4 out of 5
Michael T. Gilbert! Kaz! Weing! Jaffee! Freakin’ Jason Shiga! …All alongside our usual guilty parties of Derek Drymon, David Lewman, and more.
With this run of six issues, we seem to have finally progressed into the golden years of Spongy publishing, in which almost every strip works on levels of kid-friendly chuckles and slightly more self-aware and challenging ‘adult’ humor. The series has shaken free of structural shackles, with every issue bringing free-ranging strip lengths, styles, or tones; even Kochalka starts to get into more fourth wall breaking goodness.

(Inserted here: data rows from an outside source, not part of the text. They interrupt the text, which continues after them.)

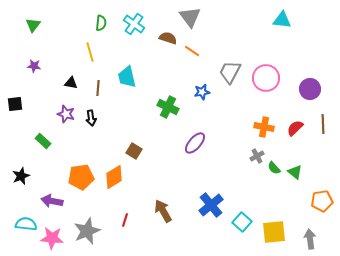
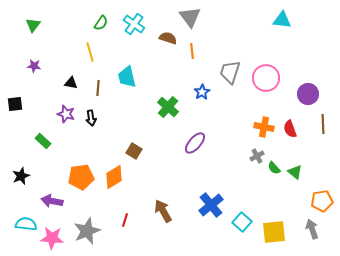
green semicircle at (101, 23): rotated 28 degrees clockwise
orange line at (192, 51): rotated 49 degrees clockwise
gray trapezoid at (230, 72): rotated 10 degrees counterclockwise
purple circle at (310, 89): moved 2 px left, 5 px down
blue star at (202, 92): rotated 21 degrees counterclockwise
green cross at (168, 107): rotated 15 degrees clockwise
red semicircle at (295, 128): moved 5 px left, 1 px down; rotated 66 degrees counterclockwise
gray arrow at (310, 239): moved 2 px right, 10 px up; rotated 12 degrees counterclockwise
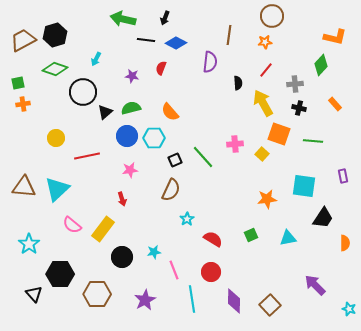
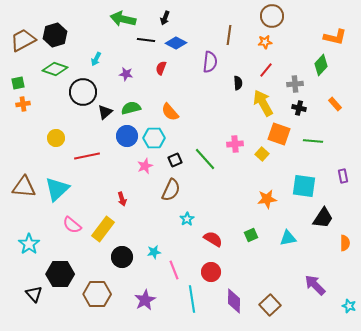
purple star at (132, 76): moved 6 px left, 2 px up
green line at (203, 157): moved 2 px right, 2 px down
pink star at (130, 170): moved 15 px right, 4 px up; rotated 14 degrees counterclockwise
cyan star at (349, 309): moved 3 px up
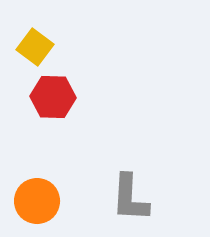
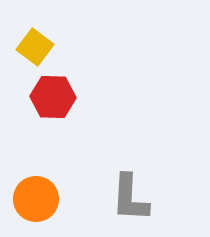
orange circle: moved 1 px left, 2 px up
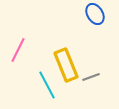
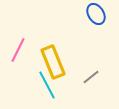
blue ellipse: moved 1 px right
yellow rectangle: moved 13 px left, 3 px up
gray line: rotated 18 degrees counterclockwise
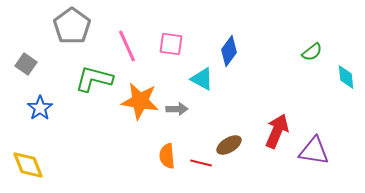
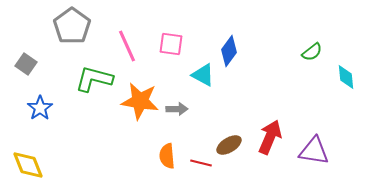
cyan triangle: moved 1 px right, 4 px up
red arrow: moved 7 px left, 6 px down
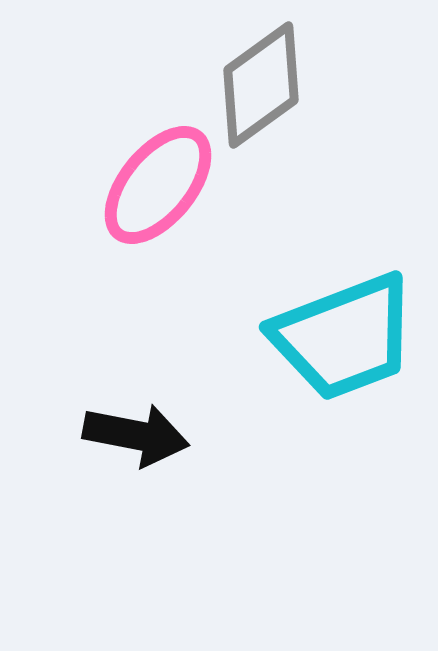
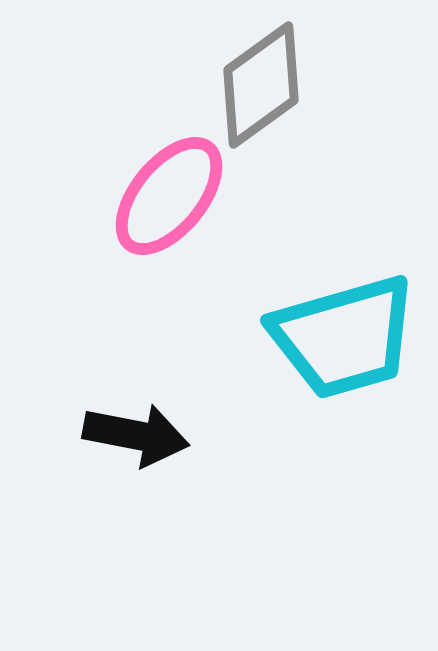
pink ellipse: moved 11 px right, 11 px down
cyan trapezoid: rotated 5 degrees clockwise
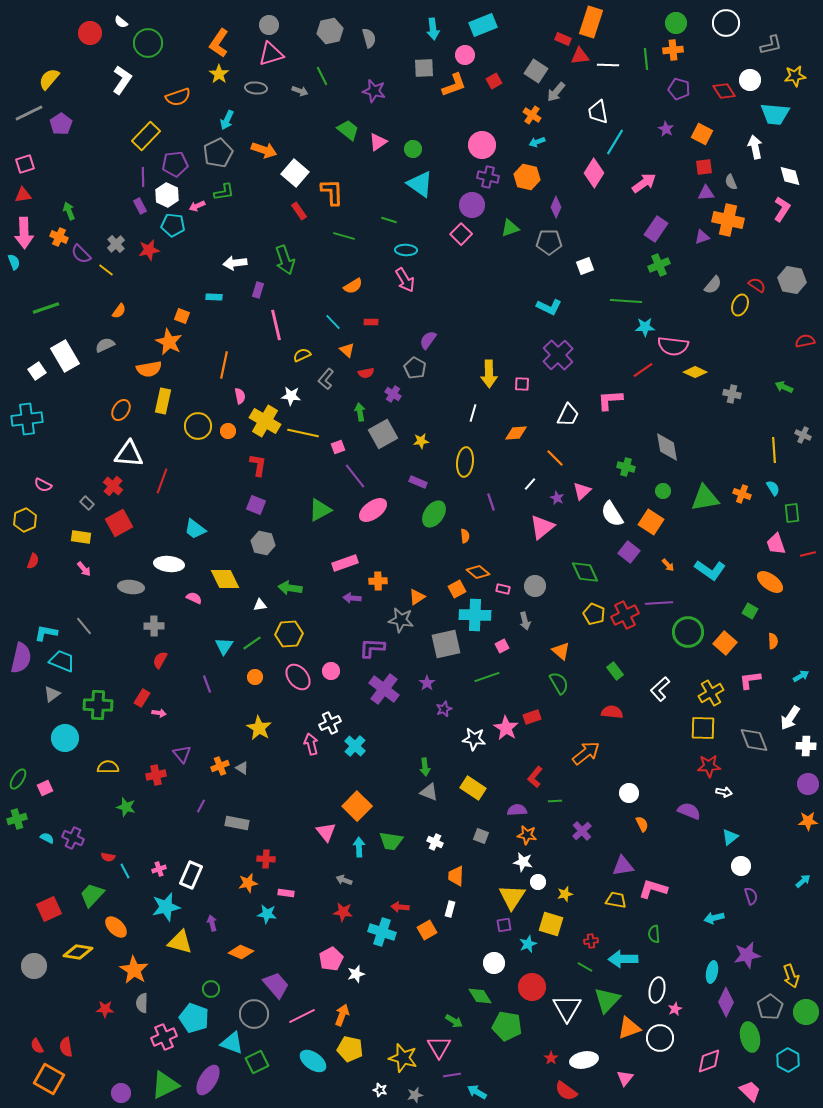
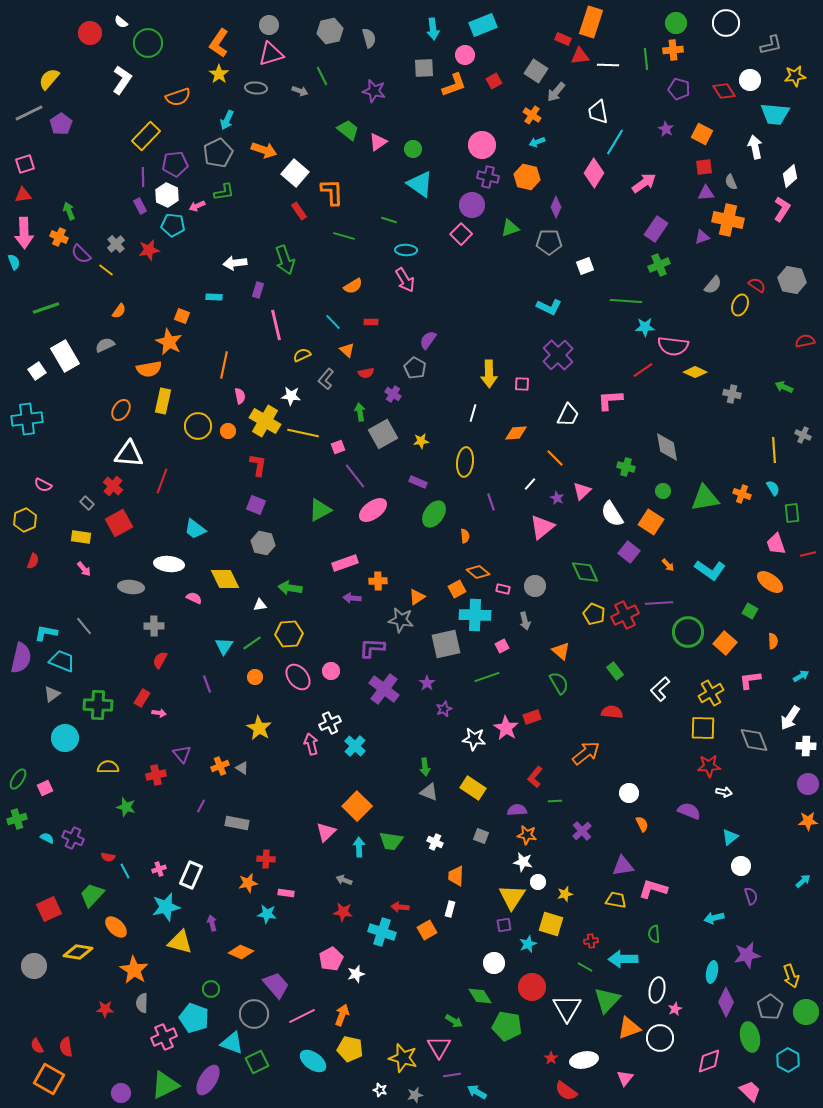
white diamond at (790, 176): rotated 65 degrees clockwise
pink triangle at (326, 832): rotated 25 degrees clockwise
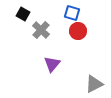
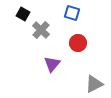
red circle: moved 12 px down
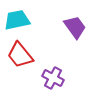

Alas, I’m knocking off a star for two reasons, both in the same issue: the “interactive” issue (#42) is a great idea, but you can make a boy crazy with spot the difference puzzles when you don’t offer the solutions – does that count as a difference or not??? – but more directly, in a run of incredibly readable material, T. Motley gives us a couple of “fold A to B” pages (in which the folds reveal a new image) that make absolutely NO visual or conceptual sense when unfolded. These pages are a waste, and a pain to try to read through; it’s not clever if only the unfolded or folded view makes sense.
Yes: those pages were obnoxious enough to knock off a star, despite everyone else’s great work. SO GOOD JOB, MOTLEY.